Comme confort thermique ne rime pas obligatoirement avec isolation phonique, il est indispensable de choisir des isolants thermoacoustiques. Par exemple, la laine minérale et plus particulièrement la laine de roche présente un meilleur affaiblissement acoustique que le polystyrène expansé. Mais ne compter que sur la massivité des ouvrages pose des problèmes de coûts, d’encombrement et de mise en œuvre. De plus, il faut doubler la masse pour augmenter l’indice d’affaiblissement de 4 dB.
Les parois doubles qui mettent en jeu le principe dit « masse-ressort-masse », sont donc privilégiées. Dans tous les cas, il faut soigner les détails de mise en œuvre. Le manque d’homogénéité d’une paroi (remplissage plus léger, cavité...), ou des jonctions réalisées dans un matériau moins isolant phoniquement, sont des voies de transmission du bruit. Ces ponts phoniques affaiblissent la capacité d’isolation d’une paroi. Par ailleurs, les défauts d’étanchéité à l’air, comme les fissures, les trous mal rebouchés ou les jonctions non-étanches, laissent les sons se propager directement par voies aériennes entre deux locaux contigus.

Une approche multimétier

L’approche étant globale, les études gagnent à s’assurer l’aide d’un acousticien. De nombreux paramètres sont à prendre en compte tels que : la nature des matériaux, la qualité de la construction, les jonctions, les huisseries, la possibilité de désolidarisation à l’aide de matériaux résilients... Dans le cas de la propagation d’un bruit aérien, le mur séparateur peut être bien isolé phoniquement, mais il faut penser que la transmission peut se faire par une voie latérale (dalle, plafond...). Le renforcement de l’isolation extérieure, voire intérieure, dans le cas de deux locaux adossés à la même façade, peut conduire à augmenter des transmissions latérales.
De même, installer une sous-couche acoustique sous un carrelage ou un parquet, afin de réduire le niveau des bruits d’impacts est une bonne idée. Mais si les plinthes ne sont pas désolidarisées du sol, le bruit va se propager aux murs.

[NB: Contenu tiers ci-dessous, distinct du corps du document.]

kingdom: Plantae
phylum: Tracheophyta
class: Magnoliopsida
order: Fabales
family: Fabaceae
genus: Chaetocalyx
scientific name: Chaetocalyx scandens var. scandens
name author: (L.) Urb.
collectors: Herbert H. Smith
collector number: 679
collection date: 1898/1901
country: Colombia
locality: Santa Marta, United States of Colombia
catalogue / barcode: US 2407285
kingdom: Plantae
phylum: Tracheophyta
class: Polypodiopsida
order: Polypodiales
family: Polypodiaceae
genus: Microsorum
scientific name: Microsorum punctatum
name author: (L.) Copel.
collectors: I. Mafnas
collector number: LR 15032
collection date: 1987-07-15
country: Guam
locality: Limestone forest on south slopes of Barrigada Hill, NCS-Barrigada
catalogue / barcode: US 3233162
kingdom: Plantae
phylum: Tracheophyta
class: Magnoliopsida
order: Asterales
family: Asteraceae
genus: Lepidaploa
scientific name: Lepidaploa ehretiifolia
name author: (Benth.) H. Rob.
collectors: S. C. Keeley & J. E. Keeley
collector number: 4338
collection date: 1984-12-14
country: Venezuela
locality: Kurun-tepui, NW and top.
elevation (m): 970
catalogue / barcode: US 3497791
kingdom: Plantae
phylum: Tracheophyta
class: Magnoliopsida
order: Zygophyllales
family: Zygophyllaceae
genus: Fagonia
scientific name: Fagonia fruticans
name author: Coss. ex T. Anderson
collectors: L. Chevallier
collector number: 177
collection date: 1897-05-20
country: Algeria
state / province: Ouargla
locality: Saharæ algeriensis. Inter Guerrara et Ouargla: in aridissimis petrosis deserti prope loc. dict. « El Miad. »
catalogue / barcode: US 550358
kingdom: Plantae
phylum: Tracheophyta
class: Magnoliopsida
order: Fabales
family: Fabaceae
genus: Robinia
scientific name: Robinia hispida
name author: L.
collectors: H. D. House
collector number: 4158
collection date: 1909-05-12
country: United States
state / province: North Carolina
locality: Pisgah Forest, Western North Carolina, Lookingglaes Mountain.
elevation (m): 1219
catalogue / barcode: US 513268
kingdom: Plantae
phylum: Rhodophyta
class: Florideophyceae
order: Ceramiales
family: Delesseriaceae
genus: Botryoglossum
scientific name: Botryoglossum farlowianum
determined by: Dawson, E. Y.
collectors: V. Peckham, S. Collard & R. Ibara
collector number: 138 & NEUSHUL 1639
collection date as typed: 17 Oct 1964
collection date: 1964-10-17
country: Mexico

Différents ponts phoniques qui affaiblissent l’isolation acoustique des parois peuvent ainsi être le résultat de mauvaises conceptions ou réalisations. Typiquement ce sont les réservations pour les fluides, les conduits de fumée, les encastrements de poutres ou simplement des boîtiers électriques face à face. Cela peut être aussi des trous, des fentes, ou une ancienne porte de communication insuffisamment rebouchée.